### SHORT PROBLEM
Extract each line of the listing below that contains the word "both".
================================
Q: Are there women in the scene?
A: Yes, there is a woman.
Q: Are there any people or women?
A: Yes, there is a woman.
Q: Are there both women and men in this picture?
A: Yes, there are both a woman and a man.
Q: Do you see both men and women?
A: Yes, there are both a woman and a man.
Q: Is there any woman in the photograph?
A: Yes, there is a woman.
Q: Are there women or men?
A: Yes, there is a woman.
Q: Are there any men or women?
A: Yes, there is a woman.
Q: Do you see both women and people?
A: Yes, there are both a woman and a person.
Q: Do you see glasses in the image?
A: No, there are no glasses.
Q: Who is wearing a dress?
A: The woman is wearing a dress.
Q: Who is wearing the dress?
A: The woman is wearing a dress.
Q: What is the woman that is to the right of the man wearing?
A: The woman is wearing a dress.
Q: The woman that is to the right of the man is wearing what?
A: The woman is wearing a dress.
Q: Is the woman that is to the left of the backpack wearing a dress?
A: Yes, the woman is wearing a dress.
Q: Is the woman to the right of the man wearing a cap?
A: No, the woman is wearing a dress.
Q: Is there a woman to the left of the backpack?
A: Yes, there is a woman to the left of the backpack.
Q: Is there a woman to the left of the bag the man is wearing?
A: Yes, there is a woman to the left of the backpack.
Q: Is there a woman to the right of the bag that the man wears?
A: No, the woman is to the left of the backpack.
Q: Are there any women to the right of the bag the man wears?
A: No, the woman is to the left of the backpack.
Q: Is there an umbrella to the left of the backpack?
================================
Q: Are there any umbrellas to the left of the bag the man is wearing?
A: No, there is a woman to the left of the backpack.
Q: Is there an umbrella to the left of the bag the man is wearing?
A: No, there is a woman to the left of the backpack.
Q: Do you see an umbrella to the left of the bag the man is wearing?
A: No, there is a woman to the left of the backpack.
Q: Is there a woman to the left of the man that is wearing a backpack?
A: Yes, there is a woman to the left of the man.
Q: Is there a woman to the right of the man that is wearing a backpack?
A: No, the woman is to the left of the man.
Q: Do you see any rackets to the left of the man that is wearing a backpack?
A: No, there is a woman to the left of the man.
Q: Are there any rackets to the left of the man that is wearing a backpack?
================================
### EXERCISE RESPONSE
Q: Are there both women and men in this picture?
A: Yes, there are both a woman and a man.
Q: Do you see both men and women?
A: Yes, there are both a woman and a man.
Q: Do you see both women and people?
A: Yes, there are both a woman and a person.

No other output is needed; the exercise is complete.